What is aperture? Aperture is the opening within your lens that lets in light.
Aperture is also one of three superhero sidekicks that every superhero photographer uses.
Have you ever looked through a roll of paper towels? When you look through the roll of paper towels, you are looking through the aperture of the roll. All tunnels and pipes have an aperture, a size that determines how much water, cars or light can get through.
The aperture setting of a lens determines how much light comes through the lens. And, it does much more than just control the amount of light that hits your camera's sensor.
The settings you choose for your lens’ aperture determines if your background is blurred (to draw emphasis to your subject) or if your background is in focus to give the viewer more information about the setting surrounding your subject.
To open a lens’ aperture is to let in more light. Open your lens’ aperture by adjusting the f-stop on your lens to one of its lower settings (like f/2.8). Close your lens’ aperture by adjusting your f-stop to a higher setting (like f/22).
Lower f-stops that open your aperture to let in more light have a thin depth of field. Higher f-stops that close your aperture decrease light coming through the lens and have a thick depth of field.
Use a lower f-stop to create more background blur in your images. Use a higher f-stop to ensure that your picture is in focus from foreground to background.
Your aperture setting will have a direct result on your shutter speed.
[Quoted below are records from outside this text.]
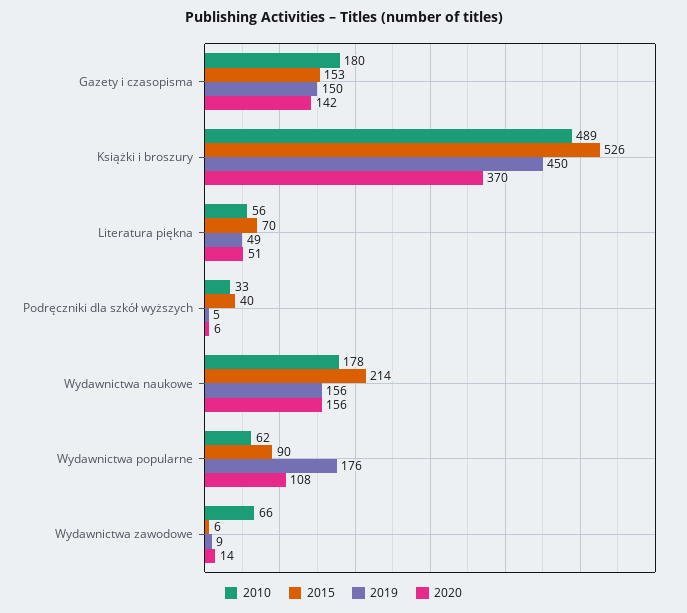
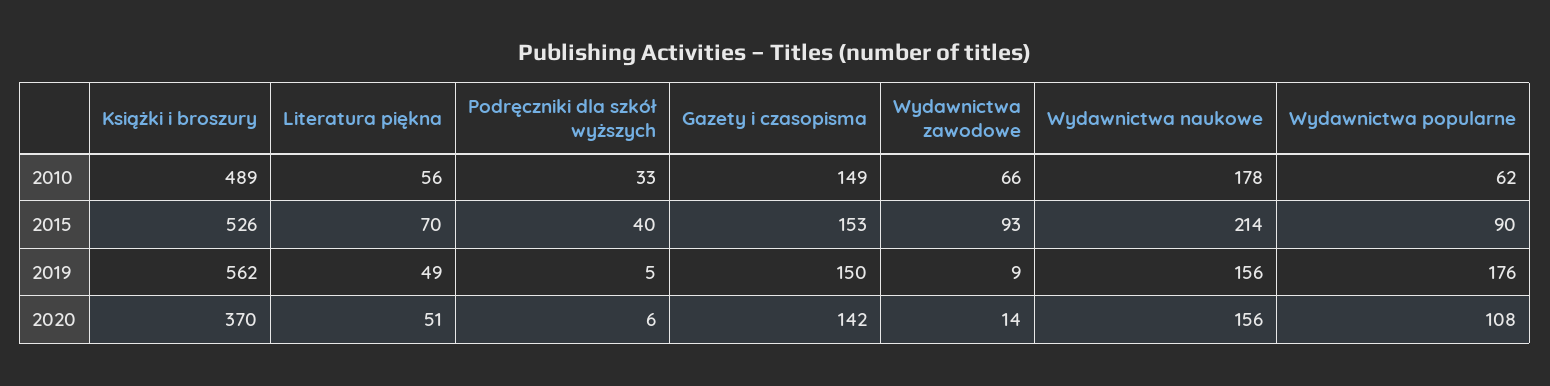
  {
    "2010": {
-     "Gazety i czasopisma": 180,
+     "Gazety i czasopisma": 149,
      "Książki i broszury": 489,
      "Literatura piękna": 56,
      "Podręczniki dla szkół wyższych": 33,
      "Wydawnictwa naukowe": 178,
      "Wydawnictwa popularne": 62,
      "Wydawnictwa zawodowe": 66
    },
    "2015": {
      "Gazety i czasopisma": 153,
      "Książki i broszury": 526,
      "Literatura piękna": 70,
      "Podręczniki dla szkół wyższych": 40,
      "Wydawnictwa naukowe": 214,
      "Wydawnictwa popularne": 90,
-     "Wydawnictwa zawodowe": 6
+     "Wydawnictwa zawodowe": 93
    },
    "2019": {
      "Gazety i czasopisma": 150,
-     "Książki i broszury": 450,
+     "Książki i broszury": 562,
      "Literatura piękna": 49,
      "Podręczniki dla szkół wyższych": 5,
      "Wydawnictwa naukowe": 156,
      "Wydawnictwa popularne": 176,
      "Wydawnictwa zawodowe": 9
    },
    "2020": {
      "Gazety i czasopisma": 142,
      "Książki i broszury": 370,
      "Literatura piękna": 51,
      "Podręczniki dla szkół wyższych": 6,
      "Wydawnictwa naukowe": 156,
      "Wydawnictwa popularne": 108,
      "Wydawnictwa zawodowe": 14
    }
  }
To achieve a high f-stop (to create an image where everything is in focus) you will have to have a longer shutter speed to make up for the amount of light restricted from coming in through the lens. When you use a low f-stop (to blur the background) your shutter speed will decrease (slower shutter speed) to balance the exposure.
Read more about how the photography superhero sidekicks work together.
When buying lenses, photographers are attracted to lenses with lower f-stop ratings (like f/2.8). A lens that provides an aperture this open (f/2.8) takes better pictures because it allows for more light to come through the lens. But a quality lens can cost quite a bit more than a lens with a low f-stop of f/3.5.
When considering lenses, you should know there is a lot of difference between lenses with these two f-stop ratings. Lenses with a low f-stop of f/3.5 come from a different side of town than f/2.8 lenses.
And while we’re on neighborhoods, if you come across lenses with f-stops under f/2.0 know that we are now talking about the Park Avenue kind of side of town. There are those rare lenses that have f-stops under 1.0. These are the penthouses on Park Avenue. And they cost more than a car. I haven’t used any of them. Just like I’ve never stayed at a penthouse on Park Avenue.
Above: The picture on the left used a low f/stop (creating a blurred background). The picture on the right used a higher f/stop (providing more focus on the background). The "hole" in the lens is the aperture.
But, you don’t have to live on Park Avenue to have a really good life and you don’t need the best lens money can buy to become a world famous photographer.
Lenses that employ such low f-stops as f/2.8 typically get a better body to go with the better glass that is being used. Each manufacturer presents a version or two of a lens that provides excellent low light capability in a cheaper body. Think Ferrari engine in a Ford body. Canon offers the 50mm f/1.8 and 85mm f/1.8. Both lenses offer great pictures at a fraction of the cost of their Park Avenue siblings the Canon 50mm f/1.2L and the Canon 85mm f/1.2L.
Notice the differences above in size and build quality of the Canon 50mm f/1.2L (left), Canon 50mm f/1.4 (center) and Canon 50mm f/1.8 (right). But don't let the cheap plastic look and feel of the f/1.8 fool you. It can take great pictures.
What Is Aperture Priority?
The Aperture Priority setting on your camera allows you to program an aperture setting of your choice. The camera will then make decisions on shutter speed and ISO based on the priority that you have given to your aperture setting.
For a quick or spontaneous portrait you may want to set your aperture at f/2.8 (guaranteeing a nice blurred background) and let the camera figure out the ISO and shutter speed.